By Marc Nesseler, nesseler@qconline.com
GALESBURG – It's not about having a Merry Christmas when it comes to ifs and buts for the United Township girls' basketball team. It's about having a better new year.

"We've got to start turning close losses into wins," said UT coach Justin Schiltz. "Our last three losses in the Western Big 6 have been by two, four and now two points."

The latest of that hard-luck string came Thursday night at John Thiel Gymnasium, with the Panthers falling 65-63 to the Galesburg Silver Streaks.

If those three losses were close wins, the Panthers would be in first place in the WB6. But, they instead sit in fifth, with a 1-3 record, two games out of first place.

"I'm not discouraged by any means, being 1-3 in a balanced league," said Schiltz of his 7-4 club, with an eye on the conference's second half when the calendar year turns. "We're just going to keep trying to get better."

Likewise, Galesburg coach Evan Massey, whose 8-2 team faced the same conference circumstances with a loss but are now 2-2, doesn't put any stock in the "back in it" credo.

"I don't want to sell my girls short; a lot of things can happen," said Massey. "That would be a lot for us to chew on, to be in the conference race. We've just got to keep getting better and take whatever happens."

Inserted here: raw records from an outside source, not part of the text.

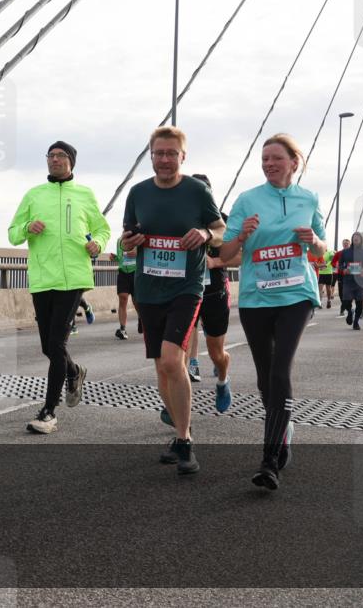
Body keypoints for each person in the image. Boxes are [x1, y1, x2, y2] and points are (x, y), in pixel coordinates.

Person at [219, 134, 326, 490]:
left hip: (296, 294)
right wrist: (243, 236)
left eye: (275, 158)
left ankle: (269, 459)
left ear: (294, 163)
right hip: (256, 297)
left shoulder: (308, 199)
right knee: (266, 377)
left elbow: (322, 253)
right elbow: (228, 252)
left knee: (281, 370)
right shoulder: (247, 200)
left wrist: (315, 241)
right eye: (264, 159)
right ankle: (284, 426)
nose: (268, 164)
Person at [121, 126, 225, 475]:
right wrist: (129, 242)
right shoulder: (138, 192)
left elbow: (221, 229)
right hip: (148, 289)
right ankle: (183, 429)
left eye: (171, 153)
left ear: (183, 156)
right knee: (161, 368)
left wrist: (207, 233)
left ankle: (184, 442)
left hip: (186, 286)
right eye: (158, 153)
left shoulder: (197, 191)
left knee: (171, 360)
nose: (164, 159)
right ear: (151, 156)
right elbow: (127, 238)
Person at [9, 141, 111, 434]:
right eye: (50, 156)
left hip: (74, 277)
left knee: (56, 344)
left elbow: (103, 228)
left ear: (71, 162)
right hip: (42, 278)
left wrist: (99, 243)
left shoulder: (84, 194)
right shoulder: (34, 194)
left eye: (60, 156)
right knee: (48, 347)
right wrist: (28, 228)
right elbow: (13, 233)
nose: (54, 160)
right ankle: (75, 372)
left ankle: (48, 412)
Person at [184, 173, 236, 413]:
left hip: (214, 291)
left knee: (216, 353)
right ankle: (177, 406)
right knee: (177, 352)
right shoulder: (179, 218)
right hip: (183, 291)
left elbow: (241, 255)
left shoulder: (223, 220)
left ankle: (223, 379)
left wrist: (214, 263)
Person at [337, 232, 363, 331]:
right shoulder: (345, 252)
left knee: (359, 302)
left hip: (360, 281)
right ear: (352, 239)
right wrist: (343, 269)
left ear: (361, 240)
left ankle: (356, 322)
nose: (356, 239)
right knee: (346, 301)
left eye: (358, 237)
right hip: (348, 280)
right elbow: (339, 265)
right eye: (354, 237)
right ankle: (349, 312)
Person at [112, 234, 138, 340]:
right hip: (123, 273)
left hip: (136, 273)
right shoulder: (119, 240)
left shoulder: (137, 239)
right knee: (123, 298)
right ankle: (122, 329)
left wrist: (137, 253)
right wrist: (115, 258)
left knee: (137, 302)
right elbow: (121, 258)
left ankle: (144, 323)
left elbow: (140, 254)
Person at [332, 238, 351, 317]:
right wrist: (335, 265)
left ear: (349, 244)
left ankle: (343, 308)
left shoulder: (352, 253)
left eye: (347, 244)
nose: (345, 245)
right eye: (344, 244)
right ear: (342, 244)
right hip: (340, 274)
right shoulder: (339, 253)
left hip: (350, 275)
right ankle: (345, 306)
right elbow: (333, 262)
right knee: (341, 293)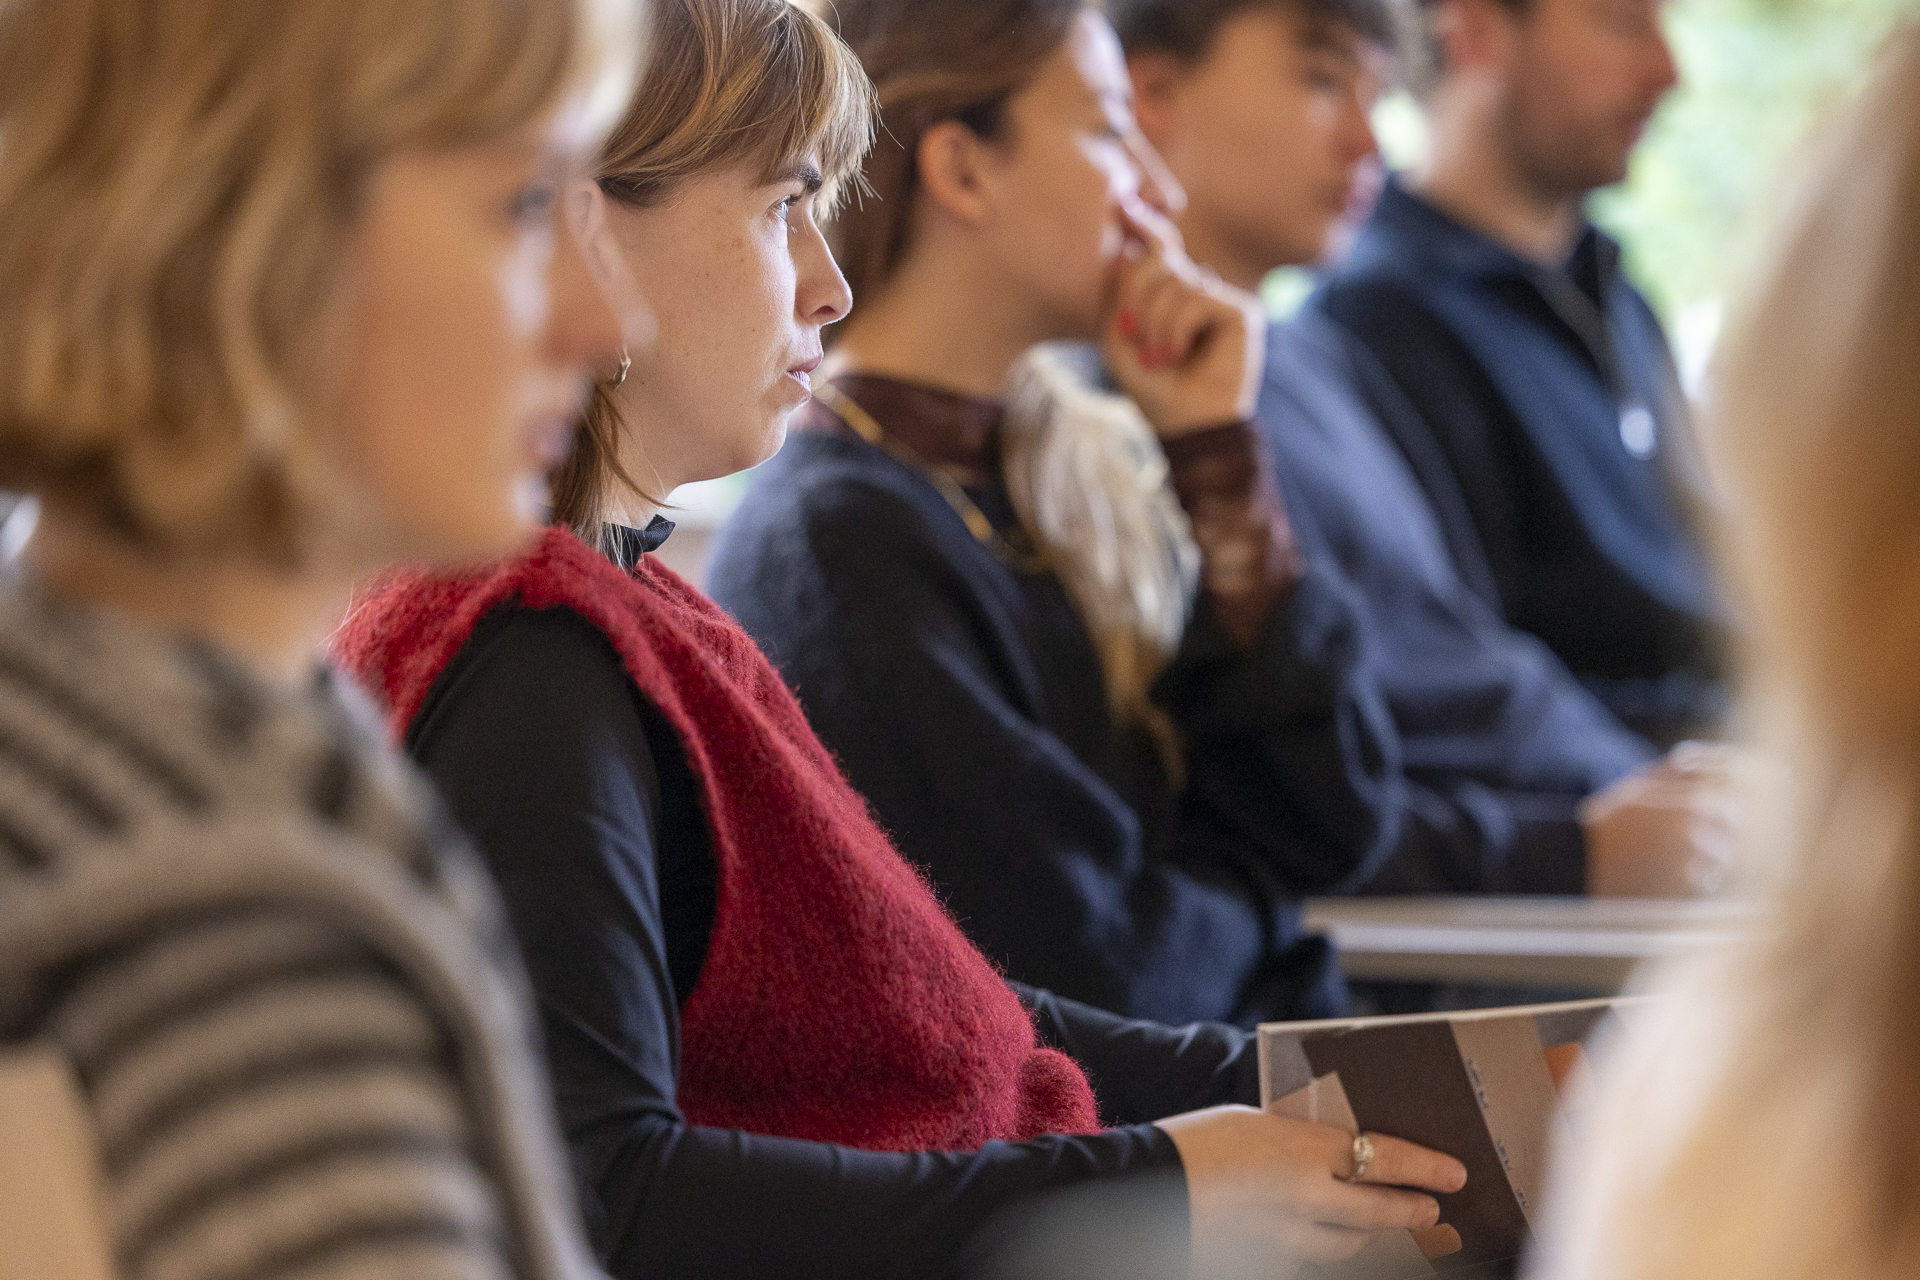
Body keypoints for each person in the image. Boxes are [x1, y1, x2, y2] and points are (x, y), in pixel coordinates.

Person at [334, 2, 1469, 1277]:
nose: (830, 283)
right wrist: (1172, 1175)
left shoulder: (642, 611)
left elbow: (956, 1010)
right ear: (591, 237)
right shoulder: (537, 651)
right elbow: (605, 1194)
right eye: (782, 208)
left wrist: (1328, 1091)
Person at [0, 0, 639, 1278]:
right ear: (237, 225)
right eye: (523, 205)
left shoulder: (89, 732)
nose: (609, 321)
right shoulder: (226, 932)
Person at [706, 0, 1408, 1028]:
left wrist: (1216, 457)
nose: (1161, 192)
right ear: (964, 171)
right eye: (1113, 133)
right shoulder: (836, 549)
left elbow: (1335, 818)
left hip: (1261, 1078)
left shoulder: (1074, 467)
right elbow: (1101, 978)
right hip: (1185, 1115)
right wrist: (1268, 911)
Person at [1106, 0, 1735, 897]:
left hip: (1597, 806)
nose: (1369, 142)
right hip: (1495, 893)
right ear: (1153, 92)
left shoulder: (1322, 363)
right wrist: (1568, 852)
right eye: (1322, 82)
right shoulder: (1139, 410)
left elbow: (1472, 663)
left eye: (1378, 96)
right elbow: (1274, 803)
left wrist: (1670, 789)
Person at [1527, 27, 1920, 1280]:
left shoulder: (1729, 1103)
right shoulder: (1376, 347)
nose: (1671, 71)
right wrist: (1570, 843)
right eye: (1621, 17)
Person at [1311, 0, 1726, 748]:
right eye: (1621, 23)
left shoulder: (1614, 291)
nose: (1667, 73)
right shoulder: (1378, 326)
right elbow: (1468, 696)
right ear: (1476, 31)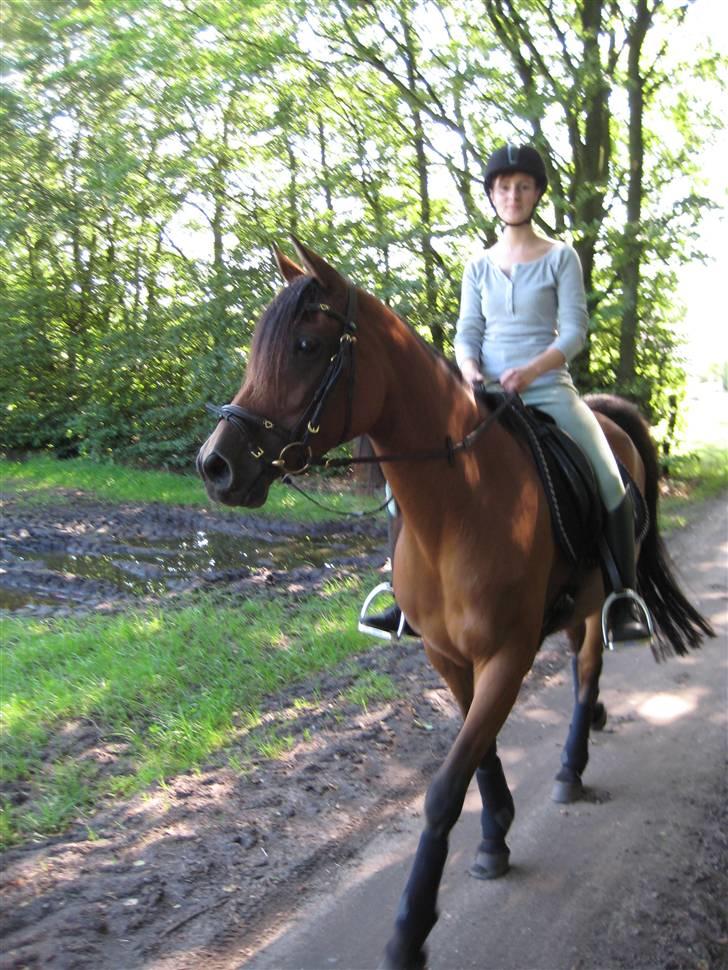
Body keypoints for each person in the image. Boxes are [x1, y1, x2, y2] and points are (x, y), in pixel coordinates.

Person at [361, 143, 652, 647]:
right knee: (398, 485)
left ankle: (622, 598)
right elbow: (467, 331)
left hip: (548, 391)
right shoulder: (478, 265)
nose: (513, 195)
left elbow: (574, 332)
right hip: (484, 395)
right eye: (503, 187)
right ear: (492, 196)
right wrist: (471, 370)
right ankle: (403, 597)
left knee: (610, 478)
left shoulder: (560, 257)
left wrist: (533, 369)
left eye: (522, 187)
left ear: (536, 193)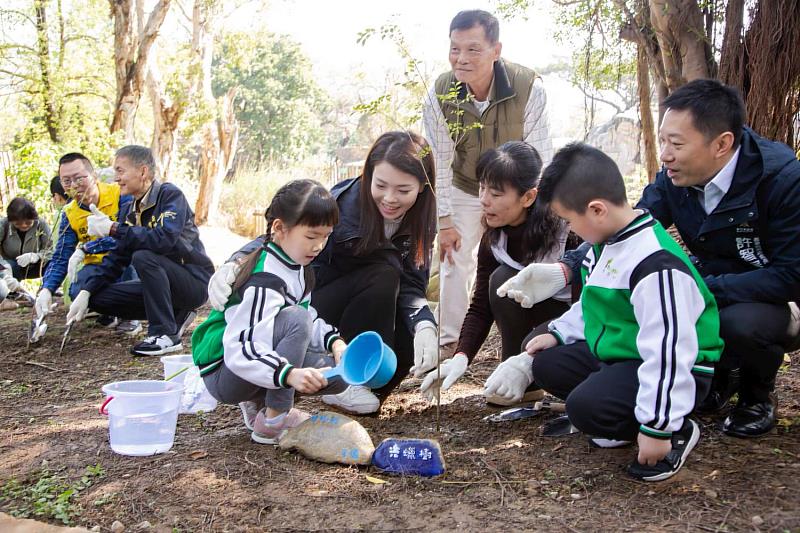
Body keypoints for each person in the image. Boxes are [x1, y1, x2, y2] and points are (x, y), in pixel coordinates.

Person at [500, 79, 800, 437]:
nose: (666, 154)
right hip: (704, 285)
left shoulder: (782, 180)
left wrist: (698, 289)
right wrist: (569, 267)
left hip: (770, 297)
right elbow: (625, 224)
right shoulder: (676, 175)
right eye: (663, 141)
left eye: (676, 143)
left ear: (722, 144)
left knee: (740, 324)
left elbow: (790, 275)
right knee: (554, 347)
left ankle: (755, 395)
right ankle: (695, 387)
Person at [485, 143, 724, 481]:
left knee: (585, 408)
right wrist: (557, 333)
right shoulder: (606, 245)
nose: (573, 232)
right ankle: (622, 413)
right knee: (546, 364)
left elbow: (669, 351)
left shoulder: (655, 263)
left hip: (673, 368)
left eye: (570, 221)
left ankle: (676, 428)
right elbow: (591, 305)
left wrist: (658, 428)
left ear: (596, 209)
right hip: (624, 353)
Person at [207, 131, 438, 415]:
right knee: (383, 275)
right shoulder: (343, 206)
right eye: (381, 185)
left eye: (403, 191)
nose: (390, 199)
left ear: (423, 187)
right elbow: (284, 233)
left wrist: (425, 324)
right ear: (367, 175)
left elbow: (412, 286)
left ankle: (355, 382)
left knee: (404, 342)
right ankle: (287, 391)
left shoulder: (422, 219)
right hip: (309, 303)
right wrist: (235, 262)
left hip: (358, 310)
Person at [422, 9, 554, 350]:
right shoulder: (440, 93)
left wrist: (535, 208)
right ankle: (451, 344)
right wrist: (445, 219)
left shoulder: (528, 87)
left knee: (525, 259)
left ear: (496, 50)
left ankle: (532, 337)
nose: (460, 59)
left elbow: (541, 155)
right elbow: (440, 157)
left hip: (517, 190)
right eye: (454, 48)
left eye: (472, 49)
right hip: (466, 185)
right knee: (454, 257)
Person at [192, 180, 348, 443]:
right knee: (295, 319)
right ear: (279, 228)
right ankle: (274, 417)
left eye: (326, 237)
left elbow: (309, 317)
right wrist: (289, 374)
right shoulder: (265, 276)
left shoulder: (299, 266)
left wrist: (336, 342)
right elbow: (241, 346)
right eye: (311, 236)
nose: (319, 246)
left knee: (338, 374)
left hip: (251, 360)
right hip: (223, 370)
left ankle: (258, 403)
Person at [417, 141, 571, 406]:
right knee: (500, 280)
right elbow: (480, 307)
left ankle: (532, 370)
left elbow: (587, 308)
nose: (484, 200)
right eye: (482, 187)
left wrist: (529, 359)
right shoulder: (495, 238)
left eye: (496, 193)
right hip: (538, 327)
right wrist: (461, 356)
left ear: (528, 196)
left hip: (572, 326)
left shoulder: (568, 233)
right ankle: (522, 382)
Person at [66, 145, 214, 356]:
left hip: (193, 281)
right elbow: (118, 256)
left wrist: (113, 228)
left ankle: (165, 334)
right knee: (98, 296)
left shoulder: (170, 196)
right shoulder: (128, 209)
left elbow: (164, 240)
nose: (116, 178)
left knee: (143, 256)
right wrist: (86, 291)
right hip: (160, 286)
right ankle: (174, 314)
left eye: (120, 170)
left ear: (143, 171)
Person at [34, 153, 140, 334]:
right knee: (76, 290)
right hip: (96, 265)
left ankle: (131, 315)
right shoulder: (69, 213)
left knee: (131, 263)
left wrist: (87, 248)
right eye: (66, 181)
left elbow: (126, 237)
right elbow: (61, 256)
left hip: (126, 261)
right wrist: (47, 289)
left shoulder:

What happened Thursday was that the Streaks performed much better in the clutch.

With UT holding a 56-54 lead with 2.5 minutes left in regulation, the game swung to the favor of the better free-throw shooting team. The Streaks hit 6-of-7 down the stretch, including five straight, while UT was 4-of-8.

That, of course, made the two-point outcome huge.

"Free throws were huge and turnovers were huge," said Schiltz. "In closely played games of this style, there are going to be a million mistakes. But late, at the end, you can't make one or two.

"Basketball is a game of mistakes, but the ones at the ends of games are critical ones. This is as tough an environment as it gets and you have to do the little things at the end to win."

UT did many of the right things in the second half just to get to that point. The Streaks led by a dozen at 34-22 with a minute left in the first half. However, the Panthers made it a one-point game by the start of the fourth quarter.

Down the stretch, they had to plug away without their leading scorer, MiKayla Fallon (7 points, 2-of-11 shooting but with a team-high 10 rebounds), who fouled out. Stepping up, though, were Abby VanDeventer (25 points), the VanWatermeulen twins, Jennifer and Jamie, with matching outputs of 10 points, and Halle Lewis with nine boards.

What didn't fit, though, was UT taking the air out of the ball with four minutes left in the game clinging to a four-point lead. They shaved a minute off the clock, but turned the ball over, with the Streaks regaining the lead at the start of that free-throw stretch.

In order to hold on, UT would have had to convert at the line, but the Panthers were just 19-of-35 there. The Streaks were 20-of-28 on free throws. Plus, UT committed 32 turnovers, compared to the Streaks' 25.

"Our girls were gassed; they were getting tired," Schiltz said of the delay call. "It wasn't to stem momentum; our girls were getting heavy-legged."